The gut microbiome community structure and development are associated with several health outcomes in young children. To determine the household influences of gut microbiome structure, we assessed microbial sharing within households in western Kenya by sequencing 16S rRNA libraries of fecal samples from children and cattle, cloacal swabs from chickens, and swabs of household surfaces. Among the 156 households studied, children within the same household significantly shared their gut microbiome with each other, although we did not find significant sharing of gut microbiome across host species or household surfaces.
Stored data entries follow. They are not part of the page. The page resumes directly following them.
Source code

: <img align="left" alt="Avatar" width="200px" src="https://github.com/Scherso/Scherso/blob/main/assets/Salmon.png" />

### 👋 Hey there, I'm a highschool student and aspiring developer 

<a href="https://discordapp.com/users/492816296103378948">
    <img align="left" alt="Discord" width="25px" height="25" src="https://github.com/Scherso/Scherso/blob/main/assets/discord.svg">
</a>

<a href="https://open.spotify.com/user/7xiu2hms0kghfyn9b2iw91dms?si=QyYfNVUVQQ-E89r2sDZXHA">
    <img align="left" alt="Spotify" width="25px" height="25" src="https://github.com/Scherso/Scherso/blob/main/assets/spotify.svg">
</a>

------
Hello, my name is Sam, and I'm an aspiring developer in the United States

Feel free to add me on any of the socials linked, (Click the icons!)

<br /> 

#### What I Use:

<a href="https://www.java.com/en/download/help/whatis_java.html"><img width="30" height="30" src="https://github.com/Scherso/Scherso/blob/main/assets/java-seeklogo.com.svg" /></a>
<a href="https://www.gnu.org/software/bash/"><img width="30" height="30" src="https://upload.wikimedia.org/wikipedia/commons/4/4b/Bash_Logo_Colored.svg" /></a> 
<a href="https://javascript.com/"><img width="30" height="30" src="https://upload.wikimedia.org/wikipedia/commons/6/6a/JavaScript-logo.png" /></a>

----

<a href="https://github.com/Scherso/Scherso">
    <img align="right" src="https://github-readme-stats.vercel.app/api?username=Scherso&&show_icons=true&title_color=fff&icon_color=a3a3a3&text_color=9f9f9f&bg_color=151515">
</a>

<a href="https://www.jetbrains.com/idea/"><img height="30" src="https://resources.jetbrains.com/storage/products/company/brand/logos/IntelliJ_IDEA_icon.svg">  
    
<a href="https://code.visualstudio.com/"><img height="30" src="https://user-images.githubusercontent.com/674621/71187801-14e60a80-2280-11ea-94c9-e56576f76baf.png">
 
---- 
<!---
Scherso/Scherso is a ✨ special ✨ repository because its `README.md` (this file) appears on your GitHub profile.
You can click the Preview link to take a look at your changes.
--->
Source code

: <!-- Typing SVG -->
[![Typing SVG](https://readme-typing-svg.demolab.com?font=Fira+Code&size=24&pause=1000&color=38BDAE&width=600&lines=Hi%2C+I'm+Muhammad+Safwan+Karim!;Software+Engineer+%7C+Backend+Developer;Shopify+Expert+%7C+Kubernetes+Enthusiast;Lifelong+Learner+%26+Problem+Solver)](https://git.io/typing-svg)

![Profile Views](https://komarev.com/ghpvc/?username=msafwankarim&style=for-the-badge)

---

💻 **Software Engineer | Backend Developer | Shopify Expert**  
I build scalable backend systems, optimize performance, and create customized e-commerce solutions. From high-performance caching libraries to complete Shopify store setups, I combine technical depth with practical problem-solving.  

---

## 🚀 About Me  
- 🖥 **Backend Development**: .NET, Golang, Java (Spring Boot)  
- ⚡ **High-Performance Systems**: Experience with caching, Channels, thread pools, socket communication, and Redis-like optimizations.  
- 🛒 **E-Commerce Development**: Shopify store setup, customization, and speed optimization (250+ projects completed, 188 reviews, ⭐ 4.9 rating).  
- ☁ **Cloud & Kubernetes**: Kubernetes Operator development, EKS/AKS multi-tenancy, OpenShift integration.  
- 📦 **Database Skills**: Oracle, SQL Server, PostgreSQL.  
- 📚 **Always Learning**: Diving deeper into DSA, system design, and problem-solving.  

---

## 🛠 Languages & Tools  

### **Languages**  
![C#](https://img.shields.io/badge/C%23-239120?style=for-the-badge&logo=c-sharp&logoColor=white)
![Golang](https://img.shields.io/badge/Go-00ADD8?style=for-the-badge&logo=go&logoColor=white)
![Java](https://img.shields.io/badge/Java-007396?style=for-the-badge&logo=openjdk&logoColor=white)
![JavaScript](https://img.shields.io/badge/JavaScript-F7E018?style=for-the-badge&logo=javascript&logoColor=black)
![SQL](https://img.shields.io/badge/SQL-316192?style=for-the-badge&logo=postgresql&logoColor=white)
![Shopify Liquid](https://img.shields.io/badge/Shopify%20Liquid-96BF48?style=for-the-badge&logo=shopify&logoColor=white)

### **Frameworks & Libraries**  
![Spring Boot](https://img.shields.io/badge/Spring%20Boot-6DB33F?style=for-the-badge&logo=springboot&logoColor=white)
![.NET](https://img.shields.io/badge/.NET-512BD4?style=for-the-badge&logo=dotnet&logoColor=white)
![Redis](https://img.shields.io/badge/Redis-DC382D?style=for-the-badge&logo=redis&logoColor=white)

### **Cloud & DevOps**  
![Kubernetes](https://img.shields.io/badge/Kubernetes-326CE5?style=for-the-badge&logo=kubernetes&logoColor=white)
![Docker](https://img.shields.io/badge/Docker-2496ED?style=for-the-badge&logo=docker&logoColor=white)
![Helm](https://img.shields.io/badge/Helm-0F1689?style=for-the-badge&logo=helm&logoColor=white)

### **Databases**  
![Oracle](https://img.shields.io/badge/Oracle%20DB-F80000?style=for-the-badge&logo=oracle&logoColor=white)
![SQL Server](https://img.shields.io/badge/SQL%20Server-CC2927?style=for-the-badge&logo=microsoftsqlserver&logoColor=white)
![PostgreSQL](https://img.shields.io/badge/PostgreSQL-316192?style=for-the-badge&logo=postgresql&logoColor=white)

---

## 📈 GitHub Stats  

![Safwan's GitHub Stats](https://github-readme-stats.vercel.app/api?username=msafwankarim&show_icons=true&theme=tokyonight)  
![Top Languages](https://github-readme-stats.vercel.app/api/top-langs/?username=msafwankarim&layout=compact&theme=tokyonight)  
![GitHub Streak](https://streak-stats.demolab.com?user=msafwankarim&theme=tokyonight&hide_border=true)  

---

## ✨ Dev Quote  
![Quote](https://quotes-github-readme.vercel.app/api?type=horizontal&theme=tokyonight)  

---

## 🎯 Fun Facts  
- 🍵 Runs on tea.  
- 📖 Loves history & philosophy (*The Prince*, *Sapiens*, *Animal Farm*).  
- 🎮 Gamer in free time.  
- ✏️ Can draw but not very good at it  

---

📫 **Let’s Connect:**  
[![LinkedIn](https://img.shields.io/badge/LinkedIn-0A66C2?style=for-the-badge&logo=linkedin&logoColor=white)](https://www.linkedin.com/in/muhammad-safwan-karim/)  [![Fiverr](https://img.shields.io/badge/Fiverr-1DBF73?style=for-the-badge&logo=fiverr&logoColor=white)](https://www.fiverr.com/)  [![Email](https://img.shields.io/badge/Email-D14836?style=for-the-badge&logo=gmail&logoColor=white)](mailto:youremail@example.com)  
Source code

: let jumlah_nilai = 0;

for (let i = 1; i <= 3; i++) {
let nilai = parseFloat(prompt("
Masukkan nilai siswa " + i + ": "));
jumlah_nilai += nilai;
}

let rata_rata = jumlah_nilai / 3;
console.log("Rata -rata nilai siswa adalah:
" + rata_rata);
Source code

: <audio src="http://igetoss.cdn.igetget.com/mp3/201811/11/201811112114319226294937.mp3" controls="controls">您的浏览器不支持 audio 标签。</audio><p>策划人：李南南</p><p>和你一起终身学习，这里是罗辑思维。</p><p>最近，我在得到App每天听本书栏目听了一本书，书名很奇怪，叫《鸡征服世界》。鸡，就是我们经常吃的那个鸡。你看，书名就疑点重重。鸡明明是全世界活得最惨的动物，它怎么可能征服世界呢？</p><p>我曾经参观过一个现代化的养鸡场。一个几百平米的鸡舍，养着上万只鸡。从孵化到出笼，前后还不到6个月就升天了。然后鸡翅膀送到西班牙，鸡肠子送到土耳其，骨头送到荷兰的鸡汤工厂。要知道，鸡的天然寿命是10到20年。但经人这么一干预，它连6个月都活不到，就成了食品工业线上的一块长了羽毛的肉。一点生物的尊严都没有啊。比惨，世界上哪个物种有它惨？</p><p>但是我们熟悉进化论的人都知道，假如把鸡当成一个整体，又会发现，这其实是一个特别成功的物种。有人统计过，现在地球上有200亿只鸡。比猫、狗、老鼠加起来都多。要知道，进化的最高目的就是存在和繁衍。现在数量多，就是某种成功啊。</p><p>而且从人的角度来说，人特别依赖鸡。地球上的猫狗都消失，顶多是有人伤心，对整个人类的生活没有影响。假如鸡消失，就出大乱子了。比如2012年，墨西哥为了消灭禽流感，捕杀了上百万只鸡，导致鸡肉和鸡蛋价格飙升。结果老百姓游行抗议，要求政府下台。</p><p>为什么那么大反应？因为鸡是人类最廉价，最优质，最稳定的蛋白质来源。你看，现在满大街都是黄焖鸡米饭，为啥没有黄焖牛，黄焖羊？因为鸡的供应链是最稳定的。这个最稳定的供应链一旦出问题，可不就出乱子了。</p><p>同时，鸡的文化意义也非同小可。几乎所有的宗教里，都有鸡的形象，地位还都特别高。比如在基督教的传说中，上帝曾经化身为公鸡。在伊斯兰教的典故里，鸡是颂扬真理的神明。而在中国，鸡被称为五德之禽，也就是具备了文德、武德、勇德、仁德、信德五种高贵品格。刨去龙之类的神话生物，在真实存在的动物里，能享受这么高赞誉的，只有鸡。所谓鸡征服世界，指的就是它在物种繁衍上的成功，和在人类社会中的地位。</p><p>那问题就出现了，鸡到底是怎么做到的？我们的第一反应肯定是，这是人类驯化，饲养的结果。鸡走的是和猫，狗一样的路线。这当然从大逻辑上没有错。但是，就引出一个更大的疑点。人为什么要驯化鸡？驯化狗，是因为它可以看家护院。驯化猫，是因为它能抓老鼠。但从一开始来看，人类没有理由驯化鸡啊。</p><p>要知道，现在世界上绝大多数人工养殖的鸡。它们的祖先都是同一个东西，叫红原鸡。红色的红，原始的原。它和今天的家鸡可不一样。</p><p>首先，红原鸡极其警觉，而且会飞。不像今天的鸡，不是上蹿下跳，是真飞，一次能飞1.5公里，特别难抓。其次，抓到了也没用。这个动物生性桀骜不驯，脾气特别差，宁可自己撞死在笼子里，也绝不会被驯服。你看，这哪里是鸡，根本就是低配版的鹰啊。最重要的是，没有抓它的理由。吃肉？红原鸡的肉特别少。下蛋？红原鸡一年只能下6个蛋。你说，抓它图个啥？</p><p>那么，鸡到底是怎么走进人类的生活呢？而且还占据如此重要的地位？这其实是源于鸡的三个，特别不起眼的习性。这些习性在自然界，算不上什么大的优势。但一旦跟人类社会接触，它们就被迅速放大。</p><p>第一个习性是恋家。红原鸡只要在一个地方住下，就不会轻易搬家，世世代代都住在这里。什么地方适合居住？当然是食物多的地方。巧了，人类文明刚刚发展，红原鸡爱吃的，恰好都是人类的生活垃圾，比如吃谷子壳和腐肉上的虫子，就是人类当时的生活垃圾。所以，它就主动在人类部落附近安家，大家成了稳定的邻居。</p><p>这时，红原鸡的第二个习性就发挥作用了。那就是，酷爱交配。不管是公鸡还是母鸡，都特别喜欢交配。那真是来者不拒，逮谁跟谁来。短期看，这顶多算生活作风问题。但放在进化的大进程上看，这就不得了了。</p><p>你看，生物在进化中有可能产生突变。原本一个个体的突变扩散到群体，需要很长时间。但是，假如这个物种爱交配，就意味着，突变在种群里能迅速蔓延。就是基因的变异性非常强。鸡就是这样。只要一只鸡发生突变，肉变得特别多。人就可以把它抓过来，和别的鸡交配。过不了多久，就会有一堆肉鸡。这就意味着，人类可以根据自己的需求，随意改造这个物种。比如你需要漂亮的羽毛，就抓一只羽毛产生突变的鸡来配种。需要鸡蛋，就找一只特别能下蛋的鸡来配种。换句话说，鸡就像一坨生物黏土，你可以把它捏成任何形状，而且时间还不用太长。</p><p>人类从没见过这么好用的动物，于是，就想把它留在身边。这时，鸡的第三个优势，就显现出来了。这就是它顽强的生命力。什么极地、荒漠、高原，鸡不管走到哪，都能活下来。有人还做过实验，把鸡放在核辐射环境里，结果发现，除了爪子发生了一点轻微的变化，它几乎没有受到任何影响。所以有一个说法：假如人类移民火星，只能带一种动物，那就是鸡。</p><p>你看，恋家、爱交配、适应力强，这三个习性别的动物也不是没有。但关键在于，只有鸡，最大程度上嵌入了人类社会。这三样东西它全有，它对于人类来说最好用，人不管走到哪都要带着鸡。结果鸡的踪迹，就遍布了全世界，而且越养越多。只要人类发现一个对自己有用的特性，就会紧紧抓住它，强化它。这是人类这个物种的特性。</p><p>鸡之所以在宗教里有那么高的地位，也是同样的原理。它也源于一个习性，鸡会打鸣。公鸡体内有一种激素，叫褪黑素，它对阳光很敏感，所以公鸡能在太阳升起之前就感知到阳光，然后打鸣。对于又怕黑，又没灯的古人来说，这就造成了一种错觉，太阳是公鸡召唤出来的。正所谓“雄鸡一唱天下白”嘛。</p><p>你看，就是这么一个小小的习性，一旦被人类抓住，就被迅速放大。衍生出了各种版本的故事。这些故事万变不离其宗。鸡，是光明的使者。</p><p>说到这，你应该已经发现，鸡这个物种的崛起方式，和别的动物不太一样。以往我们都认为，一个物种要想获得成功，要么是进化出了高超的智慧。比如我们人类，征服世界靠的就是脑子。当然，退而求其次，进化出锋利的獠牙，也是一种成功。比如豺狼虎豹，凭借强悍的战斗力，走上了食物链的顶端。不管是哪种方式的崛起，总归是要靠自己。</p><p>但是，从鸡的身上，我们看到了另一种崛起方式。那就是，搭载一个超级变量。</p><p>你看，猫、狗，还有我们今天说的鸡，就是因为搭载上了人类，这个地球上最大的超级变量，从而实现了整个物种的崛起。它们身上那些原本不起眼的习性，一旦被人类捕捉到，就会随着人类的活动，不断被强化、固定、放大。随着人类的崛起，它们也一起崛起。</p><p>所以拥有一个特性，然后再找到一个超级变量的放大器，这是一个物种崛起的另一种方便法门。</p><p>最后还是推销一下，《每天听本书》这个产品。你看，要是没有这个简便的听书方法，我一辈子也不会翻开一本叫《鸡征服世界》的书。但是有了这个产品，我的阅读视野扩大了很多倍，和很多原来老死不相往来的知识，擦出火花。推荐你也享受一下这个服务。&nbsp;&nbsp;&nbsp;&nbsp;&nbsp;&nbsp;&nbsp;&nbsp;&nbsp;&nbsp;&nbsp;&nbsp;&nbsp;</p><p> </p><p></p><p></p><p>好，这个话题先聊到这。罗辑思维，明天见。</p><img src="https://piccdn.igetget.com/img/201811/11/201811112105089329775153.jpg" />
Higher gut microbiome diversity among children was associated with lower wealth status and involvement in livestock feeding chores. Although more research is necessary to identify further drivers of microbiota development, these results suggest that the household should be considered as a unit. Livestock activities, health and microbiome perturbations among an individual child may have implications for other children in the household.
The various taxa comprising the gut microbiome perform metabolic, signaling and immune functions in people and animals [1–3]. The maturation and structure of the gut microbiome can therefore have a long-term impact on health, and gut microbiome dysbiosis has been associated with various disease states, including malnutrition [4–10]. In order to promote health among young children, it is necessary to understand the environmental influences of gut microbiome development.
In this study, we describe the microbial constituents of the gut from young children in western Kenya, the gut of their household livestock, and their household environment. Overall, we found that the gut microbiome of children is more likely to be shared with other children within the household compared to children from different households. Overall, we did not observe significantly greater microbiome sharing between children and livestock or surfaces in the same households than between households. Further research will be necessary to determine the characteristics of households that show higher microbial overlap between host species.
In rural villages, the gut microbiome of children appears to be shared between children within the same household. Some children may also share microbiome components with nearby animals, although this effect does not appear to be consistent across the population. Microbiome diversity of children varied with wealth status and livestock contact. Because the gut microbiome plays a critical role in child health, our findings suggest that the health of household members should be considered linked, and that antibiotic use and livestock interactions among a single child in a household can have implications for the microbiome of other children in the home.